- IATA: SUW; ICAO: KSUW; FAA LID: SUW;

Summary
- Airport type: Public
- Owner: City of Superior
- Serves: Superior, Wisconsin
- Opened: October 1937
- Time zone: CST (UTC−06:00)
- • Summer (DST): CDT (UTC−05:00)
- Elevation AMSL: 674 ft / 205 m
- Coordinates: 46°41′23″N 092°05′41″W﻿ / ﻿46.68972°N 92.09472°W
- Public transit access: DTA

Map
- SUW Location of airport in WisconsinSUWSUW (the United States)

Runways
| Direction | Length |  | Surface |
| ft | m |
| 4/22 | 5,100 | 1,554 | Asphalt |
| 14/32 | 4,001 | 1,220 | Asphalt |

Statistics
- Aircraft operations (2022): 19,250
- Based aircraft (2024): 46
- Source: Federal Aviation Administration

= Richard I. Bong Airport =

Richard I. Bong Airport is a city-owned public-use airport located three nautical miles (6 km) south of the central business district of Superior, a city in Douglas County, Wisconsin, United States. It is included in the Federal Aviation Administration (FAA) National Plan of Integrated Airport Systems for 2025–2029, in which it is categorized as a local general aviation facility.

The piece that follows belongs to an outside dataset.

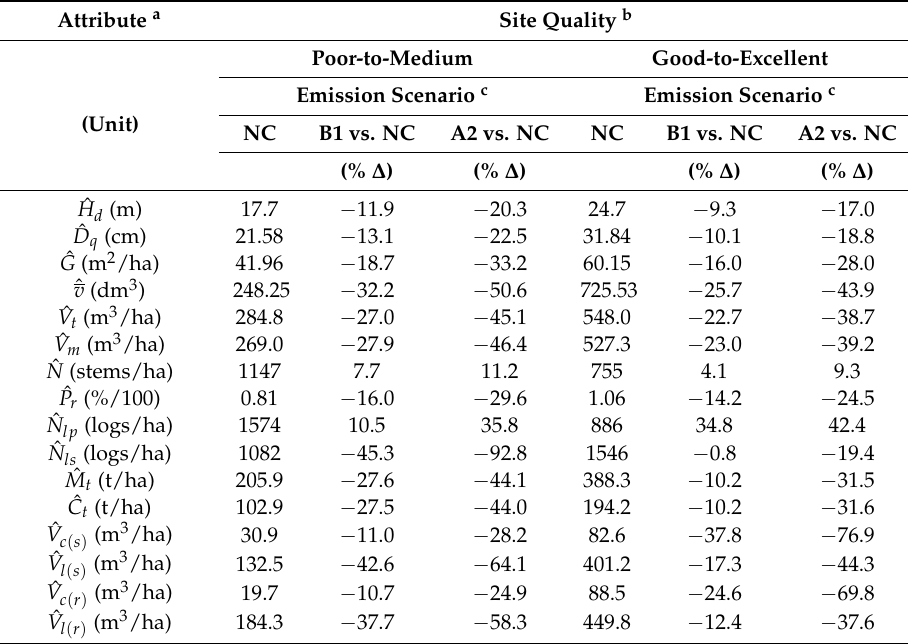
a–c : As defined in Table A1 table notes.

Also known as Richard I. Bong Memorial Airport, it is named after World War II fighter pilot Richard I. Bong, the highest scoring U.S. fighter ace in history.

== Facilities and aircraft ==
Richard I. Bong Airport covers an area of 654 acres (265 ha) at an elevation of 674 feet (205 m) above mean sea level. It has two asphalt paved runways: the primary runway 4/22 is 5,100 by 75 feet (1,554 x 23 m) and the crosswind runway 14/32 is 4,001 by 75 feet (1,220 x 23 m), all with approved GPS approaches.

For the 12-month period ending August 24, 2022, the airport had 19,250 aircraft operations, an average of 53 per day: 96% general aviation, 4% air taxi and less than 1% military.
In August 2024, there were 46 aircraft based at this airport: 38 single-engine and 8 multi-engine.

The BONG (SUW) non-directional beacon, 260 kHz, is located on field.